At lunch yesterday, Lyle said he “had dinner.” My schedule is flexible, so normally I charge myself with menu planning or, more realistically put, ingredient-selecting meditation. But we had watched Jamie Oliver cooking shows the night before, and I likely remarked that I enjoy Jamie’s people-pleasing cooking process. Lyle seemed inspired, and so I let go of my day’s self-assigned dinner duty.
That was not easy. In the mellow day-ending, evening-beginning transition, I realized that I thrive in that golden time frame. I love selecting ingredients and placing them in batches on the counter: these for the protein, these for the vegetables, these for the sauce, and silverware on the table, along with a specific hot sauce or sometimes salsa, chutney, mustard, or soy sauce.
I felt lost. I took portraits of our dogs, Ellie and Daisy, and cats, Chili and Eddie.

I cleaned the counter again. Though I didn’t know what Lyle planned to make, I set the table.

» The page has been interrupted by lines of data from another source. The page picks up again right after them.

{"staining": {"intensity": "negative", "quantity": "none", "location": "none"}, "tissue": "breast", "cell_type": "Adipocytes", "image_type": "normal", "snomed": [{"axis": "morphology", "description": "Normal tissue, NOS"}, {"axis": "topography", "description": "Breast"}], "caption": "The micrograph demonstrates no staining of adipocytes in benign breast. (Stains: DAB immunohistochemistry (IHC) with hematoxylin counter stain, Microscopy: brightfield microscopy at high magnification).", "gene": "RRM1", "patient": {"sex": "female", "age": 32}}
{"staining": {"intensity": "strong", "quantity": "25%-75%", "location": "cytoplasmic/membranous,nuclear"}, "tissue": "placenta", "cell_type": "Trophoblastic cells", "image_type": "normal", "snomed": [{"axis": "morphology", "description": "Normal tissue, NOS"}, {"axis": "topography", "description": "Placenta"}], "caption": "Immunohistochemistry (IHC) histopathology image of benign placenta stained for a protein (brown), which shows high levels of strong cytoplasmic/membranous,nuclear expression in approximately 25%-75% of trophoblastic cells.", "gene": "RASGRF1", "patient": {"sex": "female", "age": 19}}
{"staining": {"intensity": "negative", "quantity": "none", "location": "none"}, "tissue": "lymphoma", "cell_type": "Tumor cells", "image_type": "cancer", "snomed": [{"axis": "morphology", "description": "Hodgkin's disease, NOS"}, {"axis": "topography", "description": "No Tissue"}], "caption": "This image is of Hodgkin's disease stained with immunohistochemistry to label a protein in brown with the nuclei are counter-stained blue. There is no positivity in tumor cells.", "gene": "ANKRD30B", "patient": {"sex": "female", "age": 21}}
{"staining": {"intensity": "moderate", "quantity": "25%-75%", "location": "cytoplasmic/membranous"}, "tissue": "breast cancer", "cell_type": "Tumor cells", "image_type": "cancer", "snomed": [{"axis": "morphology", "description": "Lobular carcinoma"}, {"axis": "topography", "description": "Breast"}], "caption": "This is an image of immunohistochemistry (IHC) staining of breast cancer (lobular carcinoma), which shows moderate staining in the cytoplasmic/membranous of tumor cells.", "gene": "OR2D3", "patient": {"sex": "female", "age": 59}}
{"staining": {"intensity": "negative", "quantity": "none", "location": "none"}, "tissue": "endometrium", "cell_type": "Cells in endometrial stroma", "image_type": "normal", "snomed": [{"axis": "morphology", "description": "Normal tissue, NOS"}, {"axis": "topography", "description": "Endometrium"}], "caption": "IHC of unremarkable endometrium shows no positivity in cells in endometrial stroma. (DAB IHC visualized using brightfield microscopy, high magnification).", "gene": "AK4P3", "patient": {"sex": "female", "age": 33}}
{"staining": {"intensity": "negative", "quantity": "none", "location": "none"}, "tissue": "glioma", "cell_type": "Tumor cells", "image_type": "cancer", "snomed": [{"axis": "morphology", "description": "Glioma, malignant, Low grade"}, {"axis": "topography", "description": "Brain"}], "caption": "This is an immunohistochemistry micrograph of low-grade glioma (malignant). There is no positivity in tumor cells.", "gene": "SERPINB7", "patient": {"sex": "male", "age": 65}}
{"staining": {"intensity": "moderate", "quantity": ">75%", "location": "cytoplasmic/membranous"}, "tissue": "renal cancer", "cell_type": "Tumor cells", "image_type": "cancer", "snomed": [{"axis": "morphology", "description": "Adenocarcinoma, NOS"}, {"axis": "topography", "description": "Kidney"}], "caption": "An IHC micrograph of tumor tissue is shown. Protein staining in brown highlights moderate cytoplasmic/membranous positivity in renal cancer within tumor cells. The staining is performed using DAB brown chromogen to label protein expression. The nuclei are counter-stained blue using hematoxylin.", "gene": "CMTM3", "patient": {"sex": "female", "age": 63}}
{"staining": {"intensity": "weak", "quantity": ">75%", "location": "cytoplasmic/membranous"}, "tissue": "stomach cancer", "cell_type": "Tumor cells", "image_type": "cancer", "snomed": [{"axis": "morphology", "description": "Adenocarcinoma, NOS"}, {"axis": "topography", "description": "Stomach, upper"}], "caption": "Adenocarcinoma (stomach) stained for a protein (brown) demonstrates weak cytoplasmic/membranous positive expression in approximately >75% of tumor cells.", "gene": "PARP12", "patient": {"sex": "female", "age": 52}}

Lyle came home with a bag of groceries and a printed recipe from the New York Times. He asked me to take the night off. But the second I saw the recipe and learned that we were going to make it for two people rather than four, I started adjusting the ingredient amounts on the sheet of paper and opening refrigerator and cabinet drawers. I placed a mixing bowl and baking dish on the counter.
While I was doing this, Lyle changed out of his work clothes into more comfortable gear — what I call his “Mr. Rogers Time.” He walked into the kitchen and, seeing my preparation underway, gave me an assignment: Let him make dinner. He suggested I turn off the news and, instead of cooking, do something else I enjoy, like playing music.
I stood at the kitchen counter with him, but instead of organizing the measuring cups and spoons, I started organizing a playlist.
When the baked salmon on dilled rice with mango chutney and hot sauce was finished, we listened to my soundtrack with our dinner. I had let go; he had jumped in. We enjoyed our dinner and our music, then we both did the dishes.
We sometimes talk about what we might want for dinner before it’s time to make it, but many days, dinner just kind of happens. I look through the refrigerator drawers and determine what needs to be used. Then food combinations present themselves. Or sometimes it’s even more basic: The day feels like tacos.
Taking myself out of that head space opened my brain to be differently present. Many nights, while I’m focused on food, Lyle is compatibly focused on our soundtrack or finding concert tickets. Last night we altered our patterns.
I got a kick out of how I learned what Lyle wanted for dinner. He chose a recipe, printed it along with select remarks from other readers, took it with him to the grocery store, and texted me to make sure we had ground turmeric.
I delight in curating things for people: food, music, movies, poems, books. But it was good to take a step aside and let Lyle curate food for me.
Years ago, at a memorial service for a lost friend, a speaker suggested that one thing we can do to live better is to show up. She explained that we showed up that day to remember and honor our friend. She encouraged us to continue to find ways in our lives to show up. Surrounded by people I’d known for decades, the idea hit home. I’ve thought about it many times since, especially in smaller moments.
Last night, I missed cooking and realized how much I enjoy it. I liked being surprised by the dinner selection, though, and I loved being taken care of. Lyle knows I love to cook, but he also knows it’s not my only interest. He asked me to take a break and focus on one of my other passions. It was tough at first to let go of my self-appointed daily dinner making, but then I made a 55-song, 4-hour-and-19-minute playlist.
Tonight, we’re a little tired from listening to my playlist too late, and neither of us wants to cook. Still, it’s dark, bitter, and rainy, so we want to stay in. We try to keep things on hand for nights like this. Thanks to Pasta La Fata, we’ve got Italian meat sauce in the freezer and fresh rigatoni in the fridge. Together, we’ll both appreciate someone else fixing our dinner. Maybe we’ll finish the playlist. Sometimes, showing up means offering to make dinner. Sometimes, it means being thankful, saying yes.